**SOURCE DATA:**
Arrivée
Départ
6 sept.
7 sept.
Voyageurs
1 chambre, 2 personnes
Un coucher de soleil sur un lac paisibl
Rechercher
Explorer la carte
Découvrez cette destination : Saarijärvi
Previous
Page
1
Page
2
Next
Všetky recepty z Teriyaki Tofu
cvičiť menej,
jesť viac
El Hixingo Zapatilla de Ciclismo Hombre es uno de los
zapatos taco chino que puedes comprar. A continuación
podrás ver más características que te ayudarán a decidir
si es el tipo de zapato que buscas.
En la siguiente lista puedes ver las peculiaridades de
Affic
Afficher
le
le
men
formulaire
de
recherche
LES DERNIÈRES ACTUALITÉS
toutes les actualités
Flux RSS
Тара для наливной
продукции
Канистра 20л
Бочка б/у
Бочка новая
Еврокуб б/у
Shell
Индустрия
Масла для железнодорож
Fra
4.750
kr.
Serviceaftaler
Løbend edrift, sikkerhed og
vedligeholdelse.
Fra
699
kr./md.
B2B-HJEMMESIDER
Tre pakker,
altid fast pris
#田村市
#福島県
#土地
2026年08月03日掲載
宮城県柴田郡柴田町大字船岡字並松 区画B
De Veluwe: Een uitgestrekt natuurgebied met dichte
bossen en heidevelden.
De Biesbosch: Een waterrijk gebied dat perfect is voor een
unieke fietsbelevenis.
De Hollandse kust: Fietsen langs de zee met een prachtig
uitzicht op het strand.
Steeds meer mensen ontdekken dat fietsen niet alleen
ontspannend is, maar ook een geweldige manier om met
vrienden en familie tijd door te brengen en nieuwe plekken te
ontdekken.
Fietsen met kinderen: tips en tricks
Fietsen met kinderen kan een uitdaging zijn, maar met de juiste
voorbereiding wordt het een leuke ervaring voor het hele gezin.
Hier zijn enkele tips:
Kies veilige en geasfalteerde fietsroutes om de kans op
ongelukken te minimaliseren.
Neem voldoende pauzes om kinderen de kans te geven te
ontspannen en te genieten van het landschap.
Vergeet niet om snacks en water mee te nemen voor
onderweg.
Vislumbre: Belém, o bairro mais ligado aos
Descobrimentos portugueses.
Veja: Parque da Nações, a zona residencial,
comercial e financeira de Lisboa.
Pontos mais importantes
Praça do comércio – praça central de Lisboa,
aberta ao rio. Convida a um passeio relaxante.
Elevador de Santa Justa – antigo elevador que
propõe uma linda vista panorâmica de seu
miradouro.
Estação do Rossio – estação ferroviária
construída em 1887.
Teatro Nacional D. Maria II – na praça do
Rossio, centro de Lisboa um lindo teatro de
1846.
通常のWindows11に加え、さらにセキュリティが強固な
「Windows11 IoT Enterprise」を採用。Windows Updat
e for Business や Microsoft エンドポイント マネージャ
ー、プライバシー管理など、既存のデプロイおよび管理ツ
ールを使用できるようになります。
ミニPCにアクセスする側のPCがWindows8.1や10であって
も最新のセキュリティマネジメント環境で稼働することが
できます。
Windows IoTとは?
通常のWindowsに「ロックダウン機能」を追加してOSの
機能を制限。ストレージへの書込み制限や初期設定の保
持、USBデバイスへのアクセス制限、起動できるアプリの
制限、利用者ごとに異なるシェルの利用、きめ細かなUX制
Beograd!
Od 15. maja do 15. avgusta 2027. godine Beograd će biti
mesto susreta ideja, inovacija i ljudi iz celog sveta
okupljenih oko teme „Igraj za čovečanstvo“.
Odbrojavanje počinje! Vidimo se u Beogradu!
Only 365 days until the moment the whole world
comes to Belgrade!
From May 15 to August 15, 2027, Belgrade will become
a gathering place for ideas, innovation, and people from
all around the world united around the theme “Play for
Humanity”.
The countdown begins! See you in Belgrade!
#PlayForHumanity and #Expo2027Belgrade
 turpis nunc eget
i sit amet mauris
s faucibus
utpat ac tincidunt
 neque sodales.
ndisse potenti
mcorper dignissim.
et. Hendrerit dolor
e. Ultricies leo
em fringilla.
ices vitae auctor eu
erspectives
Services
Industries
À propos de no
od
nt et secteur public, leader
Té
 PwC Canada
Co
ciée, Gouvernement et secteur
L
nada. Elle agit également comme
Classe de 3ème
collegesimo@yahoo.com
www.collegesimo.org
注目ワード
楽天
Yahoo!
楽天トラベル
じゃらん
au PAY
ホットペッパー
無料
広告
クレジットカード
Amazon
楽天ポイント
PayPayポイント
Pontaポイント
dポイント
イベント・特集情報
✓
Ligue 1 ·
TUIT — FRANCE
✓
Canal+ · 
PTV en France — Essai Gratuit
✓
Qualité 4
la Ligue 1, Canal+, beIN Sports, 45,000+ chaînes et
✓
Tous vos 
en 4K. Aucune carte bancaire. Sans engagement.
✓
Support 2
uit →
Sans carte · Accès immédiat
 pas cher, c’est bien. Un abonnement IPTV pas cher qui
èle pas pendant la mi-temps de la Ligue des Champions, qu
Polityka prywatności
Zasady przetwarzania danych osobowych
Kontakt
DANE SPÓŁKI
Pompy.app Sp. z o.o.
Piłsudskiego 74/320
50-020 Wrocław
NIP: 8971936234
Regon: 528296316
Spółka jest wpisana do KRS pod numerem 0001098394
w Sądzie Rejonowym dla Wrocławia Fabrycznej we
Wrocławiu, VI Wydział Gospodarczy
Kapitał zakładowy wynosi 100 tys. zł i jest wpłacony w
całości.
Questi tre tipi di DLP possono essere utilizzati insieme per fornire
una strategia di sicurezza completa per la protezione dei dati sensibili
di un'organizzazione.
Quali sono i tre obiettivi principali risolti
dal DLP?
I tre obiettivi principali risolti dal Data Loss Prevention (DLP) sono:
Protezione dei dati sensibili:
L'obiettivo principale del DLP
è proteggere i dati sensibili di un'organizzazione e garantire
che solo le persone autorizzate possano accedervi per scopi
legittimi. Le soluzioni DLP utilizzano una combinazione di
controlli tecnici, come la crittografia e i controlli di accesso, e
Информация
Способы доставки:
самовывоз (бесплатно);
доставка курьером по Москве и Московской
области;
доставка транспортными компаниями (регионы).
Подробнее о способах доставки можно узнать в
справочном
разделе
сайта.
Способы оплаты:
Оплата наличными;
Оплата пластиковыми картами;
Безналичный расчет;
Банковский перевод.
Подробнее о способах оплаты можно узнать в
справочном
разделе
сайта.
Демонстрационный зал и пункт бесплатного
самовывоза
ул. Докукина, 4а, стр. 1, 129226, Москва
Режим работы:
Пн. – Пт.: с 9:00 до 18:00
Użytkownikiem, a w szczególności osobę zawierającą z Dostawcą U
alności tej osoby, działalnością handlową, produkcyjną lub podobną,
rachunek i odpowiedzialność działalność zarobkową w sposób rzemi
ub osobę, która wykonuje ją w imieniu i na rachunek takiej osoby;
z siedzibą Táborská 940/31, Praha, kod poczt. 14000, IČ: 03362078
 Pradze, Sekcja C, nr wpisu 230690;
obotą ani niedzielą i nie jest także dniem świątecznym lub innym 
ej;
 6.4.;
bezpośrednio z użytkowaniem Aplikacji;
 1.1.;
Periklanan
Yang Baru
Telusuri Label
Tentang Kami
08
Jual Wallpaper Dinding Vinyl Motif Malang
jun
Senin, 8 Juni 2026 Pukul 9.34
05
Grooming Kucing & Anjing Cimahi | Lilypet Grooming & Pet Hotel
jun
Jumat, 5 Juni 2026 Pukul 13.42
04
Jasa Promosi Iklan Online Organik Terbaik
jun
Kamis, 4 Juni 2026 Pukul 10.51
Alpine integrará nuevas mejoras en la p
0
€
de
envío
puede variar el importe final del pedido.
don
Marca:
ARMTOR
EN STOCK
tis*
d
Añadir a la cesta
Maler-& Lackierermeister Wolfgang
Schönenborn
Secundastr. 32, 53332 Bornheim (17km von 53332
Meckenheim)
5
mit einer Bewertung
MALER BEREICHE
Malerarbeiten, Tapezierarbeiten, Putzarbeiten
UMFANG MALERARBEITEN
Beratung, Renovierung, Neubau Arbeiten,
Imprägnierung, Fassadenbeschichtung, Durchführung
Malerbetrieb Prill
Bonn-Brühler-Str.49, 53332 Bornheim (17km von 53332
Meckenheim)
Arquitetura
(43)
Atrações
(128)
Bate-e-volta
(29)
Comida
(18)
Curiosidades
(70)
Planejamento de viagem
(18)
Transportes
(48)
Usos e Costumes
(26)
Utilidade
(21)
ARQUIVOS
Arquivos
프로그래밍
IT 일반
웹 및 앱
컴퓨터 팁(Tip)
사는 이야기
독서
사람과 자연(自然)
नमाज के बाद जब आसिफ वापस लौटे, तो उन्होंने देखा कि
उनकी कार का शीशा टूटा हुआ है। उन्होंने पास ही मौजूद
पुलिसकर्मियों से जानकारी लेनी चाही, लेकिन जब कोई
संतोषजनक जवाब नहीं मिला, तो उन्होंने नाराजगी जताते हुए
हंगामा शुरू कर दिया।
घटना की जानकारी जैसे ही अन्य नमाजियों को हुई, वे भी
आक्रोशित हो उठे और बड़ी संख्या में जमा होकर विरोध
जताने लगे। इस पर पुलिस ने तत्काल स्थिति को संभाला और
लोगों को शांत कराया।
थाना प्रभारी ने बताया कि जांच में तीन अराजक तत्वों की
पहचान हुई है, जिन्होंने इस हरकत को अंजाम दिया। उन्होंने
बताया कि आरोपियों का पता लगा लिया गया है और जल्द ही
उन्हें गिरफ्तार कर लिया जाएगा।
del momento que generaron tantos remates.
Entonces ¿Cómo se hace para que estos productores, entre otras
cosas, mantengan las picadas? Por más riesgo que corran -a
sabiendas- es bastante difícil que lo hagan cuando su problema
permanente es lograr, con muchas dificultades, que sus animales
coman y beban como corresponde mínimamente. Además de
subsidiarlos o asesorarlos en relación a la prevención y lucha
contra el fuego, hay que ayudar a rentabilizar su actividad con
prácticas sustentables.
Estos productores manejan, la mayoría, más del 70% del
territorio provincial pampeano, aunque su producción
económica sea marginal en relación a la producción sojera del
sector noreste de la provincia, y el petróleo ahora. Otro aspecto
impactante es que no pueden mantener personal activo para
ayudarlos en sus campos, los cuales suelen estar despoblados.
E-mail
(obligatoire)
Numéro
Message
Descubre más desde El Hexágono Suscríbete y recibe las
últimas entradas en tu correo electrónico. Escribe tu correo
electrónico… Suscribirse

**JOB ITEM:** Give only the number of lines in the records that contain the string "Sans".

**EXERCISE ANSWER:** 2